The result is a builder’s dilemma. Without native on-chain primitives like covenants, engineers who want to create trust-minimized tools are forced onto centralized platforms or rival chains. Rubin warns this brain drain undermines Bitcoin’s cypherpunk mission, pushing talent toward environments like Bitcoin Cash or upcoming forks where they can actually ship code.
While core development is gridlocked, peripheral innovation continues. The Bitcoin Optech newsletters detail independent work on a zero-knowledge proof system for quantum emergency recovery and Toby Sharp’s project to codify Bitcoin’s consensus rules into 34 formal, semantic specifications. This work aims to break the cycle of relying solely on Bitcoin Core’s code as the de facto protocol, enabling true client diversity.
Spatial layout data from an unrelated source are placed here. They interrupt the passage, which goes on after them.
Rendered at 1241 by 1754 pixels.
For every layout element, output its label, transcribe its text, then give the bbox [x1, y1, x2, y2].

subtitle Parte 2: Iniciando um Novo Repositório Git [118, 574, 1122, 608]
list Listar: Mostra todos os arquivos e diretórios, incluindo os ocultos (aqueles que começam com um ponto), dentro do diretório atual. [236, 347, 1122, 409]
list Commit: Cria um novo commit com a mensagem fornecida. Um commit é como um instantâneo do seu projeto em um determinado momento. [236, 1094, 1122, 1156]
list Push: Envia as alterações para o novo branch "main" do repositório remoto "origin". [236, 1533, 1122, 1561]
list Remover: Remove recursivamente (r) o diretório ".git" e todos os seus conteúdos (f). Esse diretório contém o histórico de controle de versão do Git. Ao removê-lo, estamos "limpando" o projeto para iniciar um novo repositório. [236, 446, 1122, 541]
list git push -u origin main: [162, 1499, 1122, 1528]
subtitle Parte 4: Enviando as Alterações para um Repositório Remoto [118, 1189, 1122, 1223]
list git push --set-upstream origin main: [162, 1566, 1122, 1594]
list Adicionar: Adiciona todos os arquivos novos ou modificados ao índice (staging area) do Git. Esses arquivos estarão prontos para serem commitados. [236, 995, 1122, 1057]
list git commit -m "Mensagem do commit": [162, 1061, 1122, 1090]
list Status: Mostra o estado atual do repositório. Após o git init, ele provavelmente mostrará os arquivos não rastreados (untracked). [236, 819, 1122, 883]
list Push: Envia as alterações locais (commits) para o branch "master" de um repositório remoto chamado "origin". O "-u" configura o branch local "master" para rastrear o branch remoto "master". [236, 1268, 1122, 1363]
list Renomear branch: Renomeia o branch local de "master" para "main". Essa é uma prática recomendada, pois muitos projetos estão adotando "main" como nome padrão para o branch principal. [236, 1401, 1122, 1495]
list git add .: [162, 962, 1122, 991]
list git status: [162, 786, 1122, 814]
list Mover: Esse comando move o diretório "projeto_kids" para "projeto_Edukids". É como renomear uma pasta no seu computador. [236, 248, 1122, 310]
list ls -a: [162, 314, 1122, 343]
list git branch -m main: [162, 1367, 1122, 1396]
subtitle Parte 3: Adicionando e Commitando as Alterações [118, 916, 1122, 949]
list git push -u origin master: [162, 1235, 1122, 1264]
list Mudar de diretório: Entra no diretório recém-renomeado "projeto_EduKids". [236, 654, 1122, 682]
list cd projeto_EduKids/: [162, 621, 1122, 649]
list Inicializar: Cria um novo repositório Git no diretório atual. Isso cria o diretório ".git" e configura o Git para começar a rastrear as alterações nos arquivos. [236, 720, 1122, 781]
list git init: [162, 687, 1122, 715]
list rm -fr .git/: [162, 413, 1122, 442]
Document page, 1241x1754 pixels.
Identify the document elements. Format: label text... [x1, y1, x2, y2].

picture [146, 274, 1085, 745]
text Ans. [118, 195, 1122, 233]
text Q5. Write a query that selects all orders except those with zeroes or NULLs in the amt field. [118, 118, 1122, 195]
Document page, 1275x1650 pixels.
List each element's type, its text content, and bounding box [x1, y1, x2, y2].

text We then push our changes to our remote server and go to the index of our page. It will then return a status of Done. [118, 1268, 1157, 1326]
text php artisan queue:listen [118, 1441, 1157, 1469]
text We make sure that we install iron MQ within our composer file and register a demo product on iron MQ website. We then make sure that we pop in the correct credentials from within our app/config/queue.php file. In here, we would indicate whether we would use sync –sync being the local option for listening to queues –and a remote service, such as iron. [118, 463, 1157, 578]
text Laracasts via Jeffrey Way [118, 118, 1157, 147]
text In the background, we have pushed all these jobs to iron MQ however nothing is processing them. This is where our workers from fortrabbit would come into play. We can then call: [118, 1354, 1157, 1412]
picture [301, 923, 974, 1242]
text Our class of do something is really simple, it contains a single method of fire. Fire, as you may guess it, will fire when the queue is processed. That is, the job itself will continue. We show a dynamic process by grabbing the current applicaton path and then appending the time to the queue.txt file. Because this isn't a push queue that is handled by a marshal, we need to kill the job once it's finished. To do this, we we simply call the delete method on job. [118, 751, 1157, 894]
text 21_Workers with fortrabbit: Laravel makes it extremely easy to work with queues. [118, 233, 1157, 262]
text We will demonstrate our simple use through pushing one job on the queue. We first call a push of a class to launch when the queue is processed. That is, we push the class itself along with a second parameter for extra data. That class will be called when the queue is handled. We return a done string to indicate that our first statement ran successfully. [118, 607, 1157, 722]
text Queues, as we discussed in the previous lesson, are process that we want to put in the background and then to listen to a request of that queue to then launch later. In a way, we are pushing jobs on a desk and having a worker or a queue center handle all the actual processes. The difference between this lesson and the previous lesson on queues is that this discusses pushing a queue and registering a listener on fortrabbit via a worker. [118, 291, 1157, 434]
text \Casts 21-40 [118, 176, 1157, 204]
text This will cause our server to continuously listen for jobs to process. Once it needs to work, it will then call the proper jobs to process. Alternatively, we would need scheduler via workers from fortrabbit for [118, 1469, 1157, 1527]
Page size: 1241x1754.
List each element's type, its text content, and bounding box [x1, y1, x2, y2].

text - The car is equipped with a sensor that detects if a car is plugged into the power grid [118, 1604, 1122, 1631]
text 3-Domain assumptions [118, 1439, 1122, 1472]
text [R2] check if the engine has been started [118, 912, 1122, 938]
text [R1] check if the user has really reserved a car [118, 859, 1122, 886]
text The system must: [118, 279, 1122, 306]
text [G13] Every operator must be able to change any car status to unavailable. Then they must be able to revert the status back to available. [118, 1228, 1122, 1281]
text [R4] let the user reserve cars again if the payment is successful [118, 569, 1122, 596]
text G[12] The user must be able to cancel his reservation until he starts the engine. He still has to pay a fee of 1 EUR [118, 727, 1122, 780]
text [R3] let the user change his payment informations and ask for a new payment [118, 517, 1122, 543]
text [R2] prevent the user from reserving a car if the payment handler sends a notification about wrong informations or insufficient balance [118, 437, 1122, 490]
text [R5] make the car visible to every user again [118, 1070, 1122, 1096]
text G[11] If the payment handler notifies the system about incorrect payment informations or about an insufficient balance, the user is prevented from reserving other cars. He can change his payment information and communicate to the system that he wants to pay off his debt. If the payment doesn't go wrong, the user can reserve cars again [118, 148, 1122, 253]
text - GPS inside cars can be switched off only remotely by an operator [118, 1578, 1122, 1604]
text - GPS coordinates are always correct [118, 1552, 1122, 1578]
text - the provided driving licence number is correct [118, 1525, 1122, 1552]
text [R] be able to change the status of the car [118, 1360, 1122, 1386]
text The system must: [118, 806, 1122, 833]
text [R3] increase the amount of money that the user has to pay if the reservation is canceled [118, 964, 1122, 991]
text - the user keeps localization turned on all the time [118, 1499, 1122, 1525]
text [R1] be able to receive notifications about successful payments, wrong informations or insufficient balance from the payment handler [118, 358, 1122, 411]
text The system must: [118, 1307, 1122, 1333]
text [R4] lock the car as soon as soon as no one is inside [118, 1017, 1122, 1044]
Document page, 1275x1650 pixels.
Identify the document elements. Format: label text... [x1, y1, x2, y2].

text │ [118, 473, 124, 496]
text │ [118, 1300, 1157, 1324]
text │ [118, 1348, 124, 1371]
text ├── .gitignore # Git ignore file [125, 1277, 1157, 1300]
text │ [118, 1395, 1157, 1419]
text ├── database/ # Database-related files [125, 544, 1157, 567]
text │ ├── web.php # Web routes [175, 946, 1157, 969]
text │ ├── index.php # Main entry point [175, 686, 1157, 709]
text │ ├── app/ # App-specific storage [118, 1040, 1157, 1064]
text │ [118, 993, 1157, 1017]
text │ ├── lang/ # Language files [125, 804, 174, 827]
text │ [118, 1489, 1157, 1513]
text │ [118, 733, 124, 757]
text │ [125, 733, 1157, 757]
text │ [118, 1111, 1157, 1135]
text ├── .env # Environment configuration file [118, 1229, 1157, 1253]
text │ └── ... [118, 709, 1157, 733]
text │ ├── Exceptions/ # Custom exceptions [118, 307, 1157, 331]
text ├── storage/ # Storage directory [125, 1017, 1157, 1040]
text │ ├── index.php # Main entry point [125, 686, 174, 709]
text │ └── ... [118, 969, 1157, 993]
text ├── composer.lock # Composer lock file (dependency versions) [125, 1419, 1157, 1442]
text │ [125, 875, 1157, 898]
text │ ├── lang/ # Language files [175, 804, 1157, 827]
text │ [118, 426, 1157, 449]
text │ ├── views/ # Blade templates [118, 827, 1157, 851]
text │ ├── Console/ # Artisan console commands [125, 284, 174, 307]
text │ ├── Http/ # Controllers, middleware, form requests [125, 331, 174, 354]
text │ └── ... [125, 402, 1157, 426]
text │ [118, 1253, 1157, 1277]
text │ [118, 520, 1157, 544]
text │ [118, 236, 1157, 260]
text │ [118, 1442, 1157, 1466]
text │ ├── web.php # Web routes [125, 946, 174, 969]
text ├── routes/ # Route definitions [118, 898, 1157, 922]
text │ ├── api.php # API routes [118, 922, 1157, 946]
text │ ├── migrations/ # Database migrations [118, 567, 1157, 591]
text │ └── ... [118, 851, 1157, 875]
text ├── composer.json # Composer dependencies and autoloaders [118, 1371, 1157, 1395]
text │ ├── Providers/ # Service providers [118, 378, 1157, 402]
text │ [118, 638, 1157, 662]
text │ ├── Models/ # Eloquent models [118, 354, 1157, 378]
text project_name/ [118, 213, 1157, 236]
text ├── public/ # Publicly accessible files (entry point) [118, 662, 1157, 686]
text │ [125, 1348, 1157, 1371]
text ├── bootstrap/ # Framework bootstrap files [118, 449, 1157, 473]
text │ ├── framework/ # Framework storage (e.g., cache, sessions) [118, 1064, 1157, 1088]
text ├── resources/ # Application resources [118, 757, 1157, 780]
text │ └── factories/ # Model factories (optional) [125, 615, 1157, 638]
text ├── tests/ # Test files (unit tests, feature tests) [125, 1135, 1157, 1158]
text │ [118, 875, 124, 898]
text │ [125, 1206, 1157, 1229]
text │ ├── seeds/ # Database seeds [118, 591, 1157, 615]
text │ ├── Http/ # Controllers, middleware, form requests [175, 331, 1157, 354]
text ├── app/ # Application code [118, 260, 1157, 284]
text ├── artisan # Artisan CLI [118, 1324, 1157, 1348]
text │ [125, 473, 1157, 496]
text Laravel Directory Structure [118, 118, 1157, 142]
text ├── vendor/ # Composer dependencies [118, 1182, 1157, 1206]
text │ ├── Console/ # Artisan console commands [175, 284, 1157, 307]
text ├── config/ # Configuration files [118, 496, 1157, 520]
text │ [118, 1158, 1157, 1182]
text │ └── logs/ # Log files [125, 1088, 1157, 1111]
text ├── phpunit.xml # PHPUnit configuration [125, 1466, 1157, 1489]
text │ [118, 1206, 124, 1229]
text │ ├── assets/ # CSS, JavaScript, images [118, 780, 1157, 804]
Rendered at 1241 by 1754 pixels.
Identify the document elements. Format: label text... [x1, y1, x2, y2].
Meanwhile, the regulatory climate adds pressure. On TFTC, Marty Bent and Lauren Rodriguez detailed the criminal prosecution of Samourai Wallet developers, arguing it sets a precedent that holds developers liable for user actions. This legal threat further chills the environment for building privacy-preserving tools on Bitcoin.
Rubin is now working on Char, a decentralized staking protocol for Bitcoin layer 2s. He views such layer-2 research as a source of momentum, but the fundamental tension remains: Bitcoin’s social layer is proving harder to upgrade than its code.
“He observes a cultural antagonism towards Bitcoin being useful, where criticizing Ethereum is prioritized over evaluating positive technology progress within Bitcoin itself.”